Kevin Marks
Biography
An area of particular interest to me is how the affordances
provide by social software tools interact in subtle ways with their users to
shape discourse, and how we can use insights from the humanities to guide users
to more useful interactions.
I disagree with the strong form of the Sapir-Whorf
hypothesis; language does not limit thought, but different languages do affect
how the thoughts end up being expressed and communicated. Some things are easier to say in one language than another, but if we have a new idea we need to share,
we will converge on a term like ‘blog’ or ‘podcasting’ to express it.
Social software tools, having different affordances, tend to
encourage differing kinds of discourse. Blogs amplify individual voices. Unlike
mailing lists, they don’t get lost in the hubbub. Wikis blur authorship, and
drive towards a consensual style. Blogs’ temporal flow creates an affordance
for reflective conversation that is diluted and washed away in Wikis.
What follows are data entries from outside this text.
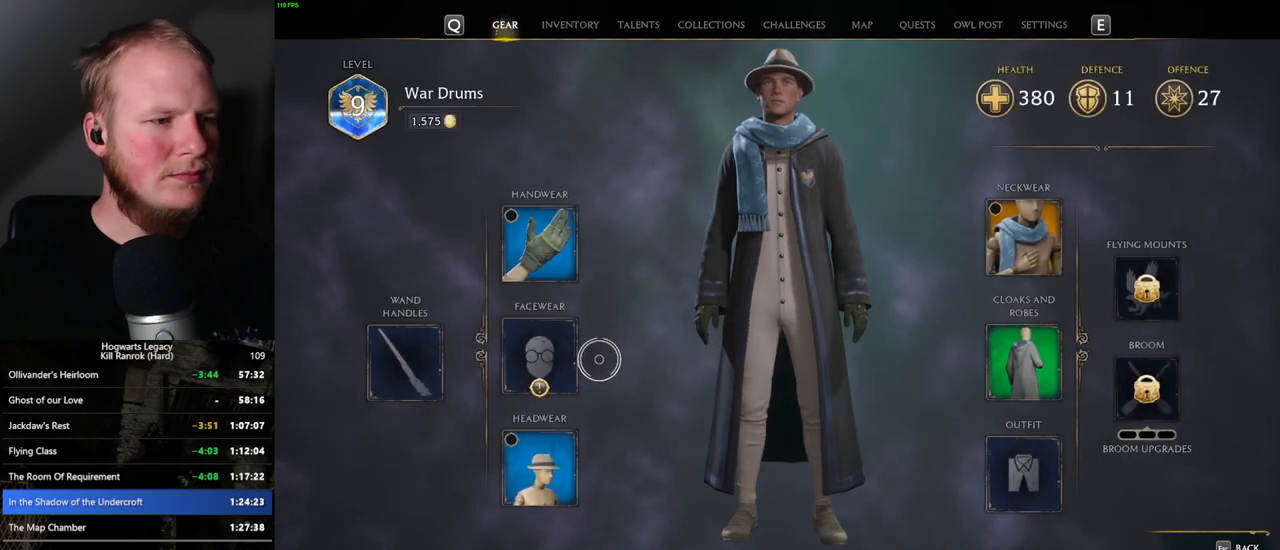
{"keys": [], "mouse": [], "events": []}
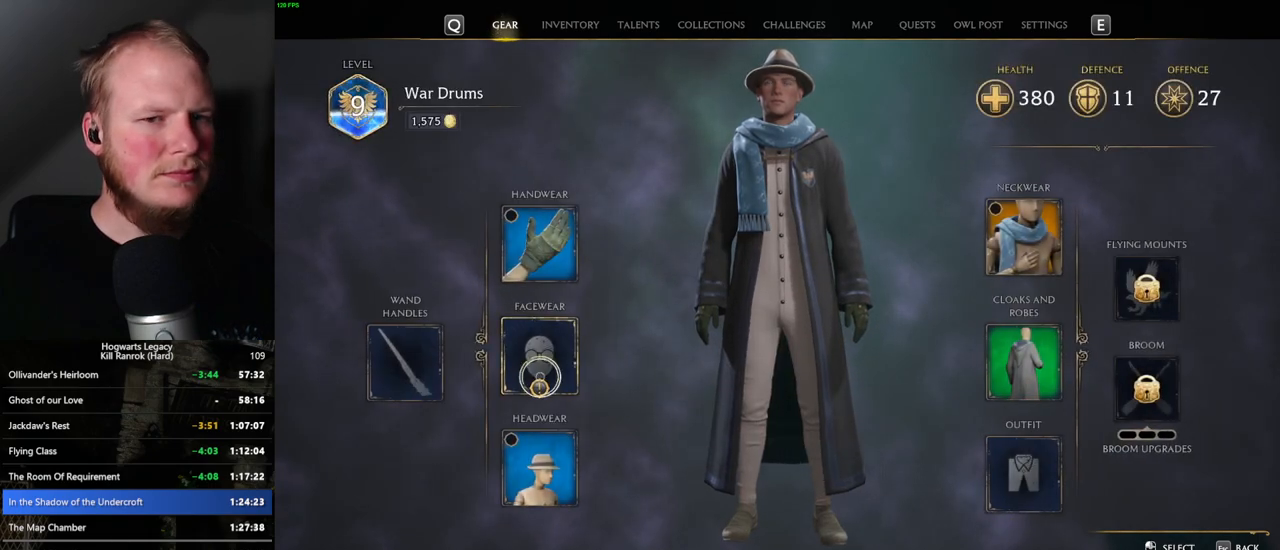
{"keys": [], "mouse": [], "events": [[34, "mouse_left", "down"], [134, "mouse_left", "up"]]}
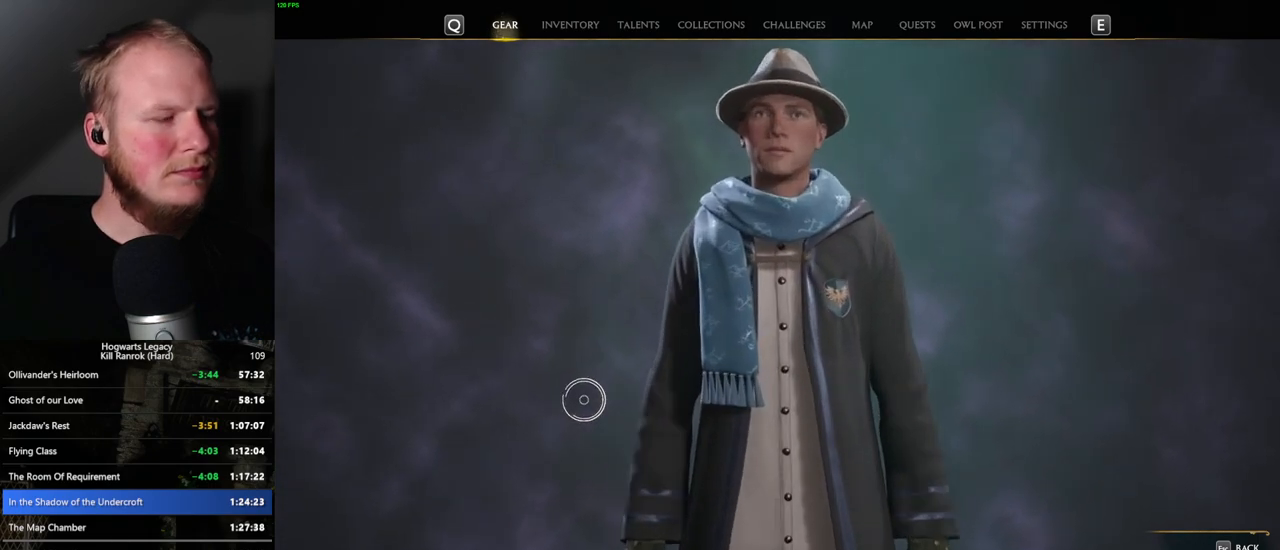
{"keys": [], "mouse": [], "events": []}
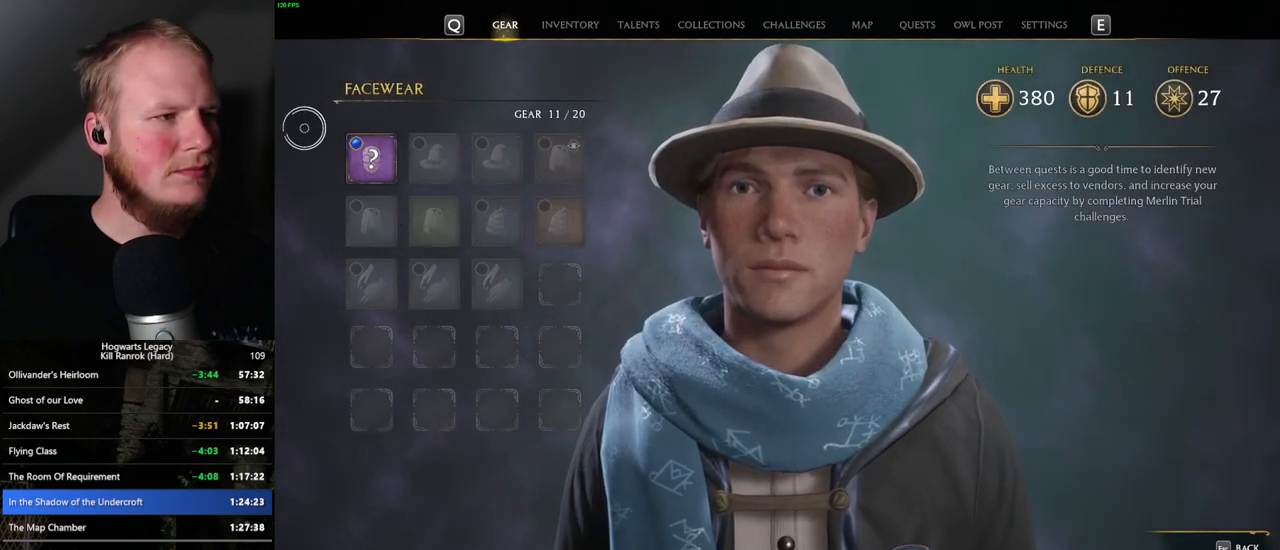
{"keys": ["escape"], "mouse": [], "events": [[417, "escape", "down"]]}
It is not inevitable that blogs become personal, wikis become
consensual, and mailing lists become confrontational, but that is the tendency
of each form.
There are some obvious generalisations that help when
designing new modes of interaction—for example, preventing comment spam. If
people know that their comments will be attributed to them and persist fro a
long time, this moves them from a Prisoners Dilemma to an Iterated Prisoners
Dilemma, and changes their view of how they should write, improving the quality
of discourse with strangers.
Similarly, the growth of bottom-up classification through
tagging is encouraged to converge when the tags used are made public and
shared, mirroring how shared vocabularies are constructed in natural languages.
Which principles of sociology can be brought to bear in the
design of new social software? Property ownership? Public shaming? Hayek’s
kosmos? Jane Jacobs’ theories of city neighbourhoods?
I’d like to discuss and explore these mappings from theory to practice in new areas, based on real work in protocol and software design.